(Dataset records)
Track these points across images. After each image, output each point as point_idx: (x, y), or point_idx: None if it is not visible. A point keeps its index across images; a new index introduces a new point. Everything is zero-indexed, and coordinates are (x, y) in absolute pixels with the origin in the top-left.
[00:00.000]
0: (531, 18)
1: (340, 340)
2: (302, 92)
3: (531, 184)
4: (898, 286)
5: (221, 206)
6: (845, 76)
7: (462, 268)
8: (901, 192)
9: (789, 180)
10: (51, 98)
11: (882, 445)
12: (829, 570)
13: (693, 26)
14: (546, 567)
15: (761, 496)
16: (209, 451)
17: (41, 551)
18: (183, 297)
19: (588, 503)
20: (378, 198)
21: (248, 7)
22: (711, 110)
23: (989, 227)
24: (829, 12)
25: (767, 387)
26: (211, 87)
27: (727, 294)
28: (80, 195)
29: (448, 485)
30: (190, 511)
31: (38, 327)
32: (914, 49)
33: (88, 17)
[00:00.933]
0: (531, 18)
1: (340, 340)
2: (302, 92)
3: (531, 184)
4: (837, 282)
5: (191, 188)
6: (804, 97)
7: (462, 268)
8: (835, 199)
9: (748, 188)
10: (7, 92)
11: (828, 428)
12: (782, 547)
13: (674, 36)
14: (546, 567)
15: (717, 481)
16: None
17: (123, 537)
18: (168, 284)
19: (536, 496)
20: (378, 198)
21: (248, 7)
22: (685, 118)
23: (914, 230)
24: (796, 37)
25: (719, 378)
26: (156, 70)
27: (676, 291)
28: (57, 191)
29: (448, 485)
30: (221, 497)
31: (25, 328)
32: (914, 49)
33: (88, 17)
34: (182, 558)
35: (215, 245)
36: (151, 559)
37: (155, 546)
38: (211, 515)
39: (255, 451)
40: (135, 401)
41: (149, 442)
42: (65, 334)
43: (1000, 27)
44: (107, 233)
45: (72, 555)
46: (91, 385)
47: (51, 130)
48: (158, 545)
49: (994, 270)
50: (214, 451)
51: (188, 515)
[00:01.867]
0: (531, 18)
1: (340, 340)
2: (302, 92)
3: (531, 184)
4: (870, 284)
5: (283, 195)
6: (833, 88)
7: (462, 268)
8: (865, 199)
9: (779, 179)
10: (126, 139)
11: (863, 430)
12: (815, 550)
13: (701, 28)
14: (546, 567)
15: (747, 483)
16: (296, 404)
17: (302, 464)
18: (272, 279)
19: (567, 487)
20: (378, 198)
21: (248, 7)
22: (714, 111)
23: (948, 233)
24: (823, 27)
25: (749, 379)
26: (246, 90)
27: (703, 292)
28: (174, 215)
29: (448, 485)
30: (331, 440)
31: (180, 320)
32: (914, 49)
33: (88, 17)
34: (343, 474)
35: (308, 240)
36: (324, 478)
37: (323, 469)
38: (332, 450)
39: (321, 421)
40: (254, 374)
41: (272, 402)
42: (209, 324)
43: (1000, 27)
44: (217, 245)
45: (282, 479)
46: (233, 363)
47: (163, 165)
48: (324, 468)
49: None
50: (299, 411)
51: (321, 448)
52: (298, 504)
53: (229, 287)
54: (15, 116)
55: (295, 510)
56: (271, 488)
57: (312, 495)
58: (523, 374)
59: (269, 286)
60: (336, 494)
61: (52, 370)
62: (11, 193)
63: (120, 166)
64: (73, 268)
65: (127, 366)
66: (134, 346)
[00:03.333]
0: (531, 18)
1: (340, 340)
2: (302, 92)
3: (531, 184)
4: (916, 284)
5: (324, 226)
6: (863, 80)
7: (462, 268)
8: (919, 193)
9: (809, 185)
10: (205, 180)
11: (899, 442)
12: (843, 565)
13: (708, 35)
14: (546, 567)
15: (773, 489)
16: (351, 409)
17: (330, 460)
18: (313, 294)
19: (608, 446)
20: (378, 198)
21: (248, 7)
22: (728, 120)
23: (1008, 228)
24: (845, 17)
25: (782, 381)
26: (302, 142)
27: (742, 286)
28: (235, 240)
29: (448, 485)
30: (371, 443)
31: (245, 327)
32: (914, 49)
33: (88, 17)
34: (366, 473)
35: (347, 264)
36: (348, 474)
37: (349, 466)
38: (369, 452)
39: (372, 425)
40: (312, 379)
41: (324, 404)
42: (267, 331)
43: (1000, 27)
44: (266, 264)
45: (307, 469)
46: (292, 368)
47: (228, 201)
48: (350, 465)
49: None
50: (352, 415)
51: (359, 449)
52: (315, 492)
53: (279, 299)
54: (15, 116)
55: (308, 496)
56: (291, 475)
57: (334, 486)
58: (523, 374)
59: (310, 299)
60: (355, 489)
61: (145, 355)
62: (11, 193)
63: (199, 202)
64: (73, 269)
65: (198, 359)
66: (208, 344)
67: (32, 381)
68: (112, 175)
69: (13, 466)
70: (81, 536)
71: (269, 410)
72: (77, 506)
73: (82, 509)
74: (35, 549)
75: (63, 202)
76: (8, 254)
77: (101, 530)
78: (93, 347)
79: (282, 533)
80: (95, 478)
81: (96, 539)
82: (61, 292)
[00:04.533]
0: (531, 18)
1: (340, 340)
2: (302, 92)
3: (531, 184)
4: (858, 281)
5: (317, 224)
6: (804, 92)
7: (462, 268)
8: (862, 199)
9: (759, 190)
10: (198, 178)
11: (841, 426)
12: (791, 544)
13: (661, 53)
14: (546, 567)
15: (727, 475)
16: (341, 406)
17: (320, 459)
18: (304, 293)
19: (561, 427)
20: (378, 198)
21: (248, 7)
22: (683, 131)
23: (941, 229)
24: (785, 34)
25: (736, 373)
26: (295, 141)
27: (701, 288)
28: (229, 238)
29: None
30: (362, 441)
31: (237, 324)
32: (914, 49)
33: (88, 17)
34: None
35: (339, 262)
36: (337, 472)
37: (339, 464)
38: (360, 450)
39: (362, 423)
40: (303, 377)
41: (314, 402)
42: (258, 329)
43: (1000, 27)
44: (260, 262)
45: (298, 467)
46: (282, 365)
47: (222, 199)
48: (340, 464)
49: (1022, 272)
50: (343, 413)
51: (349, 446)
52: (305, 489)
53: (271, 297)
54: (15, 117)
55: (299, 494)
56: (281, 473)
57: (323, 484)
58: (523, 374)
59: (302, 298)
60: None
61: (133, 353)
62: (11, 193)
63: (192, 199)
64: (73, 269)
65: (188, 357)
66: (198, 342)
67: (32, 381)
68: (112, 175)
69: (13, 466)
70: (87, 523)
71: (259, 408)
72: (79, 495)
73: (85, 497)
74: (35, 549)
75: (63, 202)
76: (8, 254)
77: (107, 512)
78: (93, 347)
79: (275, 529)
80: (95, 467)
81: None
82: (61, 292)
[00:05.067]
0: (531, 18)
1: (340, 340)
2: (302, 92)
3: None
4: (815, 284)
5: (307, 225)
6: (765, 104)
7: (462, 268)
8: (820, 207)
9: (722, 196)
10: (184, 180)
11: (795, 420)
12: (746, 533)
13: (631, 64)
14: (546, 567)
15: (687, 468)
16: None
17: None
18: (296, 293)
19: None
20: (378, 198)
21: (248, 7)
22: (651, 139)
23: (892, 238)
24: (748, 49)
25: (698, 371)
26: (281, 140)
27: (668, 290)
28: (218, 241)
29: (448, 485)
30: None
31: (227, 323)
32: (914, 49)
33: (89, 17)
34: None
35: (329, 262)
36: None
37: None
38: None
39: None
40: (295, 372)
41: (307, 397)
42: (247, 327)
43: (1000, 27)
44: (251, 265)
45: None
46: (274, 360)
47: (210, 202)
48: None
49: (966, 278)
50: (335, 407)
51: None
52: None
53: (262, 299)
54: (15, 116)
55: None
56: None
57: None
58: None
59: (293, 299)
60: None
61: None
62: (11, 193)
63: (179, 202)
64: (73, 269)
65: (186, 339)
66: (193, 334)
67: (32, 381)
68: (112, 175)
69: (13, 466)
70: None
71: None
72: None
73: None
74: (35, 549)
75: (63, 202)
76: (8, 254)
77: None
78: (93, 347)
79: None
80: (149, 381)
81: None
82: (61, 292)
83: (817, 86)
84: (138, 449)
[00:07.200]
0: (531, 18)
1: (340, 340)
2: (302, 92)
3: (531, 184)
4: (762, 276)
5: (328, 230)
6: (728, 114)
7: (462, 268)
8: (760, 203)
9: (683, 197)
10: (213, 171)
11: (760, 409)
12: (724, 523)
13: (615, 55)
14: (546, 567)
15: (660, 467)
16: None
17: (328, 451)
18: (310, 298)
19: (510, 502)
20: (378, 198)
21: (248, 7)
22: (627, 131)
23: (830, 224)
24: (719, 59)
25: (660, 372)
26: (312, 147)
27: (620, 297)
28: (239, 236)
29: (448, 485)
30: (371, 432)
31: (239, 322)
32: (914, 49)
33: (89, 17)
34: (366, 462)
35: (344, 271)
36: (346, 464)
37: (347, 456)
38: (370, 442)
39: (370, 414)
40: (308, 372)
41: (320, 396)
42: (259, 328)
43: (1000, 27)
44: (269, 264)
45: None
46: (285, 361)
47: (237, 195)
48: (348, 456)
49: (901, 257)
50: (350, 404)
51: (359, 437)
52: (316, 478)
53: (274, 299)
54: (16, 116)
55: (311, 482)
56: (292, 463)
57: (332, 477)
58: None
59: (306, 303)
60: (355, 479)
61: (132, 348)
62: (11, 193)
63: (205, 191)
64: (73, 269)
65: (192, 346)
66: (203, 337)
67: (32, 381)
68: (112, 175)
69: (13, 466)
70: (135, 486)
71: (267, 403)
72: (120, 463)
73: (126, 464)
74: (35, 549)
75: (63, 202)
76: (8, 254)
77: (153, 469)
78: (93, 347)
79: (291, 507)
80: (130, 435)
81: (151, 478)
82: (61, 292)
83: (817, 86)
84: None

## [Assignment]
Would you retype exactly the lines above, from the line with "30: (190, 511)" to the line with "42: (65, 334)", with both end lines kept and nothing more?

## [Finished exercise]
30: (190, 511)
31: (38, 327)
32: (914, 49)
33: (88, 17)
[00:00.933]
0: (531, 18)
1: (340, 340)
2: (302, 92)
3: (531, 184)
4: (837, 282)
5: (191, 188)
6: (804, 97)
7: (462, 268)
8: (835, 199)
9: (748, 188)
10: (7, 92)
11: (828, 428)
12: (782, 547)
13: (674, 36)
14: (546, 567)
15: (717, 481)
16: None
17: (123, 537)
18: (168, 284)
19: (536, 496)
20: (378, 198)
21: (248, 7)
22: (685, 118)
23: (914, 230)
24: (796, 37)
25: (719, 378)
26: (156, 70)
27: (676, 291)
28: (57, 191)
29: (448, 485)
30: (221, 497)
31: (25, 328)
32: (914, 49)
33: (88, 17)
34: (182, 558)
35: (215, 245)
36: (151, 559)
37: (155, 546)
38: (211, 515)
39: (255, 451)
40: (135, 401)
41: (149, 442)
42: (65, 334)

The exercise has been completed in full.